The worst distortion occurs when a person has been hurt to such an extent that they supersize all potential lovers’ negative attributes and minimize their positives. When this occurs, the hurt person becomes repulsed from some truly nice people, because they see others not as they are, but as a repugnant caricature. The hurt person runs away in fear, because they believe every new suitor is the monster from their past that has returned to terrorize them yet again. In their mind’s eye, the heartbroken person believes that they are in a sequel to a horror film, like Friday the 13th Part 15; but in reality, nothing could be further from the truth. They are not at risk of being harmed by some maniac with a machete as they walk through the woods in high heels; the only person they are at risk of harming is themselves. While the perceiver believes they are simply protecting themselves by being hypervigilant to threats from potential suitors, they are actually hurting themselves by missing out on a potentially wonderful relationship by inflating a minor blemish in their admirer into a terminal deal breaking catastrophic relationship ending defect.

When a person goes looking for flaws, they will inevitably see them in others, because they can only see imperfection with their eyes. Such a search will always result in the searcher finding unhappiness and despair at the end of every quest, because a person will always find what they are looking for, a flawed person that they cannot love. Admittedly, no one is perfect, but most people are not fully faulty. If one is to locate love, they should look for the positives in a person. When a person finds someone that they value in a number of ways, they have usually found somebody to love. The key is to make sure that our past relational pains do not distort our vision of this person; otherwise, we might miss out on love.

Now some might ask why is all this sappy talk of love and feelings being mentioned in a political and economic newsletter.  This metaphor is mentioned because finding someone to love is like finding a political candidate to support. If a person follows politics long enough, it will only be a matter of time before a candidate disappoints them. Those in the know; know what I am talking about.

The dashing young candidate comes on the seen with a big smile on his face and says all the right things. He looks into your eyes and tells you all the promises that you have been waiting for someone to whisper into your ear. They make you feel special, like you are the only one in the room when you hear them speak at political rallies. Before you know it, you are head over heels for them. You feel joyful, almost giddy, as you work on their campaign, walking door to door and making telephone calls upon their behalf. Things are great, and you let everyone know this by constantly posting about your special candidate on Facebook to the point that a number of friends have blocked your updates from their news feed, but you do not care because you are in love. When the candidate is finally elected, you feel like you are on top of the world.

The campaign period is the honeymoon period of the relationship. During this time, you have been seduced by the candidate and were unable to notice the tinniest imperfection in them. But after the election, you start to notice that the love of your life is not all that you had hoped they would be; no longer is everything rainbows and butterflies.
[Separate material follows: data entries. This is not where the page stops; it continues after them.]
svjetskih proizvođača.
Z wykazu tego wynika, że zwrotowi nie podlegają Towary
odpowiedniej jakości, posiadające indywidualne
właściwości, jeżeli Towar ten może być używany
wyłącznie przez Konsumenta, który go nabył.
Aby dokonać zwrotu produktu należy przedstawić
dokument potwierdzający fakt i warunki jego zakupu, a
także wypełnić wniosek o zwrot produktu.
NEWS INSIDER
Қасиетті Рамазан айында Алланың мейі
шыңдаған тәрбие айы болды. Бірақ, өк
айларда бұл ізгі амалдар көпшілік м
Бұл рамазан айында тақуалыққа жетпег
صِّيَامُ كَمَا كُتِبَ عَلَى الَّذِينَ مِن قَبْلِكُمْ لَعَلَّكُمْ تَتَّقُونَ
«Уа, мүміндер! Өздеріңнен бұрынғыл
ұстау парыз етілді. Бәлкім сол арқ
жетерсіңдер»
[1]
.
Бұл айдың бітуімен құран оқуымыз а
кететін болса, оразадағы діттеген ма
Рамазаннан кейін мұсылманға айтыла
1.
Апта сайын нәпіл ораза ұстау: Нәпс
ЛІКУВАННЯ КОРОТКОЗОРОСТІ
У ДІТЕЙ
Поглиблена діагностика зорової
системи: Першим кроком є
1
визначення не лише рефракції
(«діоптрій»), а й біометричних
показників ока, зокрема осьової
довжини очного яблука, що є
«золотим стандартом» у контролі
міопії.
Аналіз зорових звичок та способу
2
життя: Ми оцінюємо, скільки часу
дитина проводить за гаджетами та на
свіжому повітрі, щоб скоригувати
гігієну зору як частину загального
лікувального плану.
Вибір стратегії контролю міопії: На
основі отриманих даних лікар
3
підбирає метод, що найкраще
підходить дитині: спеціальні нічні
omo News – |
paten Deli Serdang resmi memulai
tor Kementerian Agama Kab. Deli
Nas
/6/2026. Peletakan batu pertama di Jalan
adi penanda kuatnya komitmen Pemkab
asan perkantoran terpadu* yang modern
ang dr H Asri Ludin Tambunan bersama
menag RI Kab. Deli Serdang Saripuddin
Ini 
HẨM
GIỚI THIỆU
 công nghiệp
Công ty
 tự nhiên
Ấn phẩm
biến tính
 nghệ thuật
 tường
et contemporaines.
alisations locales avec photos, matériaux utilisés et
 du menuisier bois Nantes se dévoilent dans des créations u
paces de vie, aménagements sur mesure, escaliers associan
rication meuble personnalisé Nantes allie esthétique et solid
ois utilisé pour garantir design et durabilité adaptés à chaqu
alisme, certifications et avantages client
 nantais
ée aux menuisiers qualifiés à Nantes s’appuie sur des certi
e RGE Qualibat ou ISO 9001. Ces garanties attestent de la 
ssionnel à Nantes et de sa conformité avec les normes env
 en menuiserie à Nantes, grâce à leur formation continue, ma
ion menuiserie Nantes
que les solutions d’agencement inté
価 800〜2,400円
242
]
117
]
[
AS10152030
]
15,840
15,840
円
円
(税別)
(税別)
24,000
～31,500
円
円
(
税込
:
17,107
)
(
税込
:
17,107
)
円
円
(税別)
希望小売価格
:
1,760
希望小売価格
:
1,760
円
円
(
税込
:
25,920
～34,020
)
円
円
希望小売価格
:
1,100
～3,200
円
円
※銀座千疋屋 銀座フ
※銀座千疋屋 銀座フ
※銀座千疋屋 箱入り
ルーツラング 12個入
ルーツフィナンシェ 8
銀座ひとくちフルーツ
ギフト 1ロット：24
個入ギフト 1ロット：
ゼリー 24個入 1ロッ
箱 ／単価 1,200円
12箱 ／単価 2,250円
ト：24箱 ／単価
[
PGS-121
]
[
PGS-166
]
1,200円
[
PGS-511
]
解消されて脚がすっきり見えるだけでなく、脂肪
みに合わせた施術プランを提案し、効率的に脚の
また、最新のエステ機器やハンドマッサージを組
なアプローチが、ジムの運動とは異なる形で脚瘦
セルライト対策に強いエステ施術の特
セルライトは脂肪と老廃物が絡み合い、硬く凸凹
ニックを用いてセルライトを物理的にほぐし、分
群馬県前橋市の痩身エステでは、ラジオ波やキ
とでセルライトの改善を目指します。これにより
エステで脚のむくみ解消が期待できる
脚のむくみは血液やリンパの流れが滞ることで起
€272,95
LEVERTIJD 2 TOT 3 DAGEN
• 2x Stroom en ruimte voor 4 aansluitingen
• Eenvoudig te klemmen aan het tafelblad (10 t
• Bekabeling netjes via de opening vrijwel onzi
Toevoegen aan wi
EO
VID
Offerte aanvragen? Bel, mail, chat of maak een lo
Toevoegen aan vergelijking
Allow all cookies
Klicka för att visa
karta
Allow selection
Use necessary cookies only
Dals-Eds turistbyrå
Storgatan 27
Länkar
This reality can be quite jarring and disappointing. They do not do all that they promised to do. It can even come to the point where you can no longer stay with them and have to move on.

After such a betrayal, a person can become hypervigilant for signs of future disappointments in all candidates that they see. Every candidate is now viewed with suspicion and a bit of contempt, if not scorn. The doubt that is held in the heart of many after such disillusionment leads them to reject all candidates as they close their heart to all future politicians.

Love and politics can hurt a person, but are past heartaches a reason to run away from all candidates or lovers in the future? Should we allow the actions of one to give love and politics a bad name? We all have been injured at some time in one or both of these domains, but what should someone do after they have been hurt? Should they search for flaws and reject everyone who is not perfect or should they accept a few flaws and find somebody to love?